Вальди Траут с супругой были отпущены из клиники — о, чудо! — они выздоровели. Увидев пленку, Траут пришел в полный восторг и решил, несмотря на все несчастья, попытаться спасти «Черный груз». Так как он все еще должен был беречься, то попросил меня показать пленку некоторым фирмам. Съемки произвели на всех большое впечатление, даже в «Бавария-фильме» склонялись к тому, чтобы взять на себя финансирование проекта. Но, как и прежде, мое имя удерживало возможных инвесторов от окончательного решения. Траут, не обращая внимания на безнадежное положение, не хотел отказываться от фильма, и пошел на большие жертвы, чтобы воспрепятствовать окончательному краху. Он столько задолжал за «Черный груз», что к этому времени не мог дать денег, чтобы вызволить из Найроби съемочную группу. Небольшие суммы, которые я время от времени отправляла, не покрывали стоимости обратных билетов. Первыми прибыли в Мюнхен Ханни и Хельге. Только теперь я узнала, что произошло сразу после моего отъезда, в особенности между Сиксом и Байером, который был не в состоянии выполнить требования сафари-компании. Так, он не смог помешать Стэну и Сиксу забрать в собственность объекты, которые сдали нам в аренду «АРРИ» и другие фирмы. Это была наша общая собственность: кино- и экспедиционное оборудование, автомобиль, рельсы, осветительная аппаратура, лодка и подвесные моторы, а также ценный киноматериал фирмы «Кодак», от которого еще оставалось 15 000 метров чистой пленки. Этого бы не случилось, если бы меня не отозвали и если бы в моей группе не завелся Иуда. Им оказался руководитель съемочной группы, присланный Траутом. Он выглядел очень пунктуальным и надежным человеком, и с первых же дней у нас установились хорошие отношения. В его отчетах Трауту моя работа оценивалась достаточно высоко, пока в один прекрасный день все радикально не изменилось. Это произошло в критический период, когда «Лоуренс-Браун гезеллыпафт» приостановило нашу работу и мы сидели в Найроби без единого гроша в кармане. Тогда он потребовал от меня предъявить копии подписанных мною чеков, в чем я, разумеется, отказала. Это-то, вероятно, и разожгло его ненависть. Продолжая выполнять свои обязанности, он серьезно задумался о мщении, что доказывают его письма в Мюнхен. Лживыми наветами он пытался склонить Траута на свою сторону. И это почти удалось. В своих сообщениях он посмел написать, что все проблемы возникают из-за того, что я непрофессиональна. Только если меня снимут с руководства, фильм можно будет спасти.
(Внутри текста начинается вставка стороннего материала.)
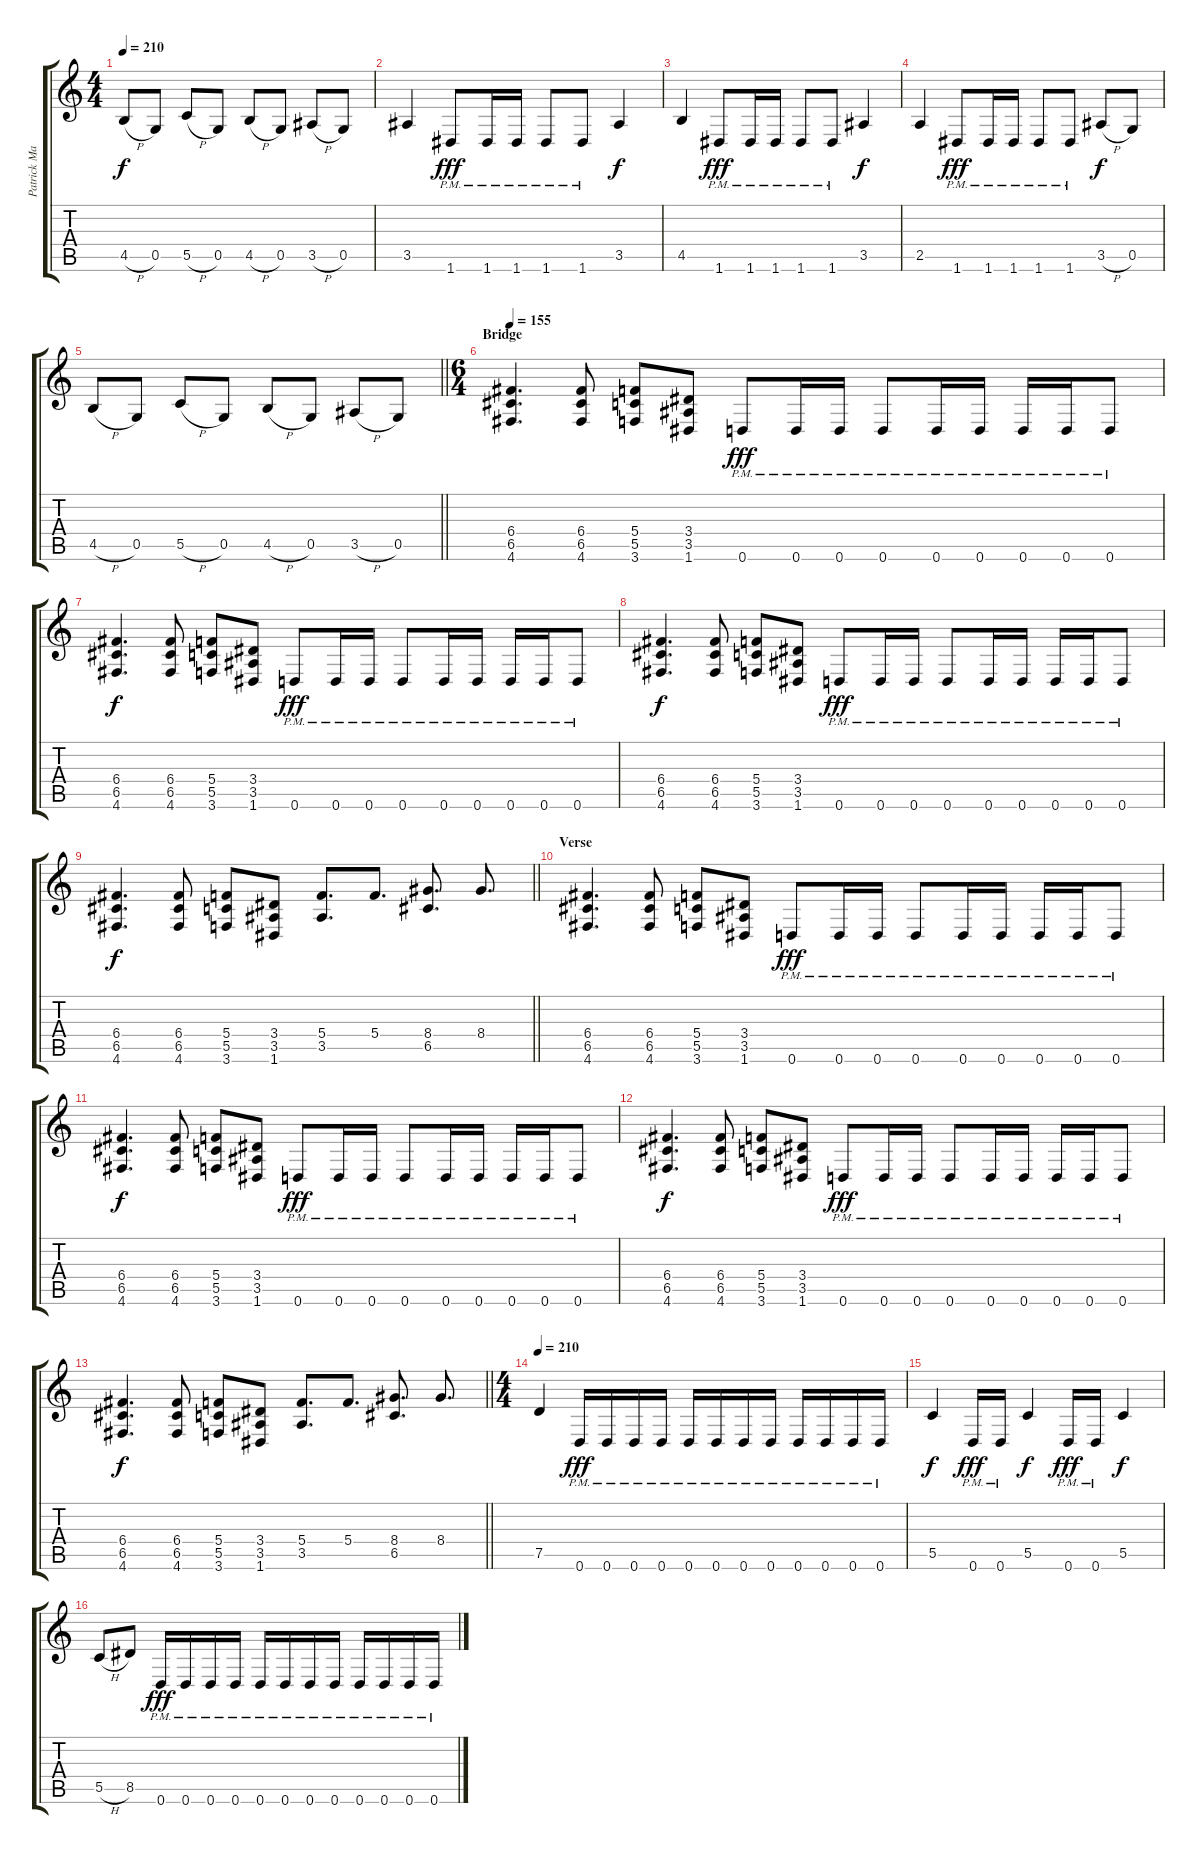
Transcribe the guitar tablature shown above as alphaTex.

\track ("Patrick Mameli" "Patrick Ma") {instrument distortionguitar}
\staff {score tabs}
\tuning (D4 A3 F3 C3 G2 D2) {hide}
\ts (4 4)
\tempo 210
\clef g2
\ks c
4.5{h}.8{dy f} 0.5.8 5.5{h}.8 0.5.8 4.5{h}.8 0.5.8 3.5{h}.8 0.5.8 |
3.5.4 1.6{pm}.8{dy fff} 1.6{pm}.16 1.6{pm}.16 1.6{pm}.8 1.6{pm}.8 3.5.4{dy f} |
4.5.4 1.6{pm}.8{dy fff} 1.6{pm}.16 1.6{pm}.16 1.6{pm}.8 1.6{pm}.8 3.5.4{dy f} |
2.5.4 1.6{pm}.8{dy fff} 1.6{pm}.16 1.6{pm}.16 1.6{pm}.8 1.6{pm}.8 3.5{h}.8{dy f} 0.5.8 |
\barLineRight lightlight
4.5{h}.8 0.5.8 5.5{h}.8 0.5.8 4.5{h}.8 0.5.8 3.5{h}.8 0.5.8 |
\ts (6 4)
\section ("" "Bridge")
\tempo 155
(6.4 6.5 4.6).4{d} (6.4 6.5 4.6).8 (5.4 5.5 3.6).8 (3.4 3.5 1.6).8 0.6{pm}.8{dy fff} 0.6{pm}.16 0.6{pm}.16 0.6{pm}.8 0.6{pm}.16 0.6{pm}.16 0.6{pm}.16 0.6{pm}.16 0.6{pm}.8 |
(6.4 6.5 4.6).4{d dy f} (6.4 6.5 4.6).8 (5.4 5.5 3.6).8 (3.4 3.5 1.6).8 0.6{pm}.8{dy fff} 0.6{pm}.16 0.6{pm}.16 0.6{pm}.8 0.6{pm}.16 0.6{pm}.16 0.6{pm}.16 0.6{pm}.16 0.6{pm}.8 |
(6.4 6.5 4.6).4{d dy f} (6.4 6.5 4.6).8 (5.4 5.5 3.6).8 (3.4 3.5 1.6).8 0.6{pm}.8{dy fff} 0.6{pm}.16 0.6{pm}.16 0.6{pm}.8 0.6{pm}.16 0.6{pm}.16 0.6{pm}.16 0.6{pm}.16 0.6{pm}.8 |
\barLineRight lightlight
(6.4 6.5 4.6).4{d dy f} (6.4 6.5 4.6).8 (5.4 5.5 3.6).8 (3.4 3.5 1.6).8 (5.4 3.5).8{d} 5.4.8{d} (8.4 6.5).8{d} 8.4.8{d} |
\section ("" "Verse")
(6.4 6.5 4.6).4{d} (6.4 6.5 4.6).8 (5.4 5.5 3.6).8 (3.4 3.5 1.6).8 0.6{pm}.8{dy fff} 0.6{pm}.16 0.6{pm}.16 0.6{pm}.8 0.6{pm}.16 0.6{pm}.16 0.6{pm}.16 0.6{pm}.16 0.6{pm}.8 |
(6.4 6.5 4.6).4{d dy f} (6.4 6.5 4.6).8 (5.4 5.5 3.6).8 (3.4 3.5 1.6).8 0.6{pm}.8{dy fff} 0.6{pm}.16 0.6{pm}.16 0.6{pm}.8 0.6{pm}.16 0.6{pm}.16 0.6{pm}.16 0.6{pm}.16 0.6{pm}.8 |
(6.4 6.5 4.6).4{d dy f} (6.4 6.5 4.6).8 (5.4 5.5 3.6).8 (3.4 3.5 1.6).8 0.6{pm}.8{dy fff} 0.6{pm}.16 0.6{pm}.16 0.6{pm}.8 0.6{pm}.16 0.6{pm}.16 0.6{pm}.16 0.6{pm}.16 0.6{pm}.8 |
\barLineRight lightlight
(6.4 6.5 4.6).4{d dy f} (6.4 6.5 4.6).8 (5.4 5.5 3.6).8 (3.4 3.5 1.6).8 (5.4 3.5).8{d} 5.4.8{d} (8.4 6.5).8{d} 8.4.8{d} |
\ts (4 4)
\tempo 210
7.5.4 0.6{pm}.16{dy fff} 0.6{pm}.16 0.6{pm}.16 0.6{pm}.16 0.6{pm}.16 0.6{pm}.16 0.6{pm}.16 0.6{pm}.16 0.6{pm}.16 0.6{pm}.16 0.6{pm}.16 0.6{pm}.16 |
5.5.4{dy f} 0.6{pm}.16{dy fff} 0.6{pm}.16 5.5.4{dy f} 0.6{pm}.16{dy fff} 0.6{pm}.16 5.5.4{dy f} |
5.5{h}.8 8.5.8 0.6{pm}.16{dy fff} 0.6{pm}.16 0.6{pm}.16 0.6{pm}.16 0.6{pm}.16 0.6{pm}.16 0.6{pm}.16 0.6{pm}.16 0.6{pm}.16 0.6{pm}.16 0.6{pm}.16 0.6{pm}.16
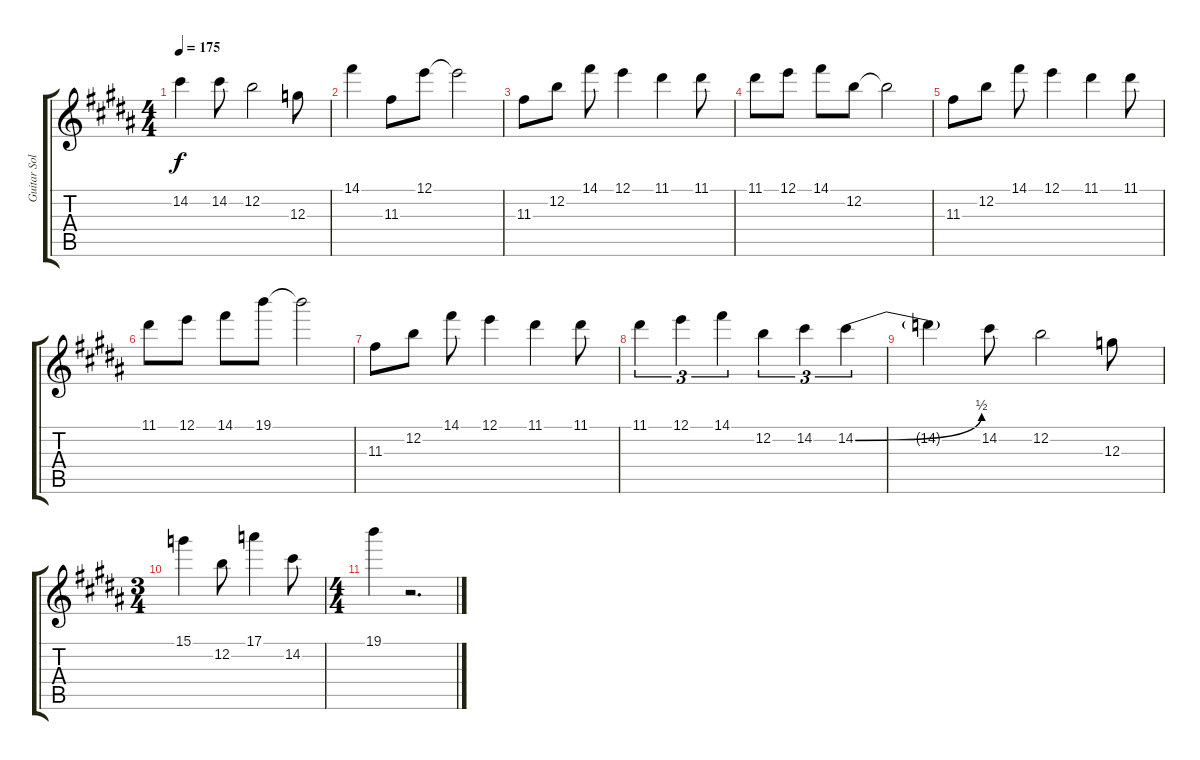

Испугавшись, Вальди Траут направил к нам Байера, а меня вызвал в Мюнхен. Он хотел увериться в собственной правоте и переговорить со мной. Не случись автоаварии, история «Черного груза» не получила бы столь трагического развития.
Траут пытался выйти из этой неприятной ситуации, объявив конкурс. Фирма «Штерн-фильм» была компанией с ограниченной ответственностью. Он боялся провала, иначе его инвестиция в 200 000 марок — а он до сих пор вкладывал деньги в фильм — могла пропасть. Будучи уверен в успехе проекта, он гарантировал тем, кто его поддержит, возврат инвестиций. Чтобы это стало возможным, Траут должен был расстаться со своим последним имуществом — процветающим кафетерием, находившимся в Мюнхене в здании «Глория-фильм-театр». Это решение далось ему очень нелегко. Трудоемкие операции с активами длились так долго, что прошло семь месяцев, пока последний сотрудник был отозван из Найроби.
Упреки в мой адрес были необоснованны. Ставился под сомнение мой профессионализм. У меня началось нервное расстройство. Однако, главной моей заботой была мать, находившаяся уже в течение нескольких недель на лечении в больнице Швабинга. Тревогу вызывали серьезные нарушения сердечной деятельности, обострившие другие заболевания. Она не была застрахована, так как я не могла купить полис. До сих пор врачи отказывались от денег, но, как будут обстоять дела на этот раз, я не знала.
После окончания войны удача отвернулась от меня, жизнь превратилась в ежедневную борьбу за существование. Если бы не мать, я бы давно свела счеты с жизнью.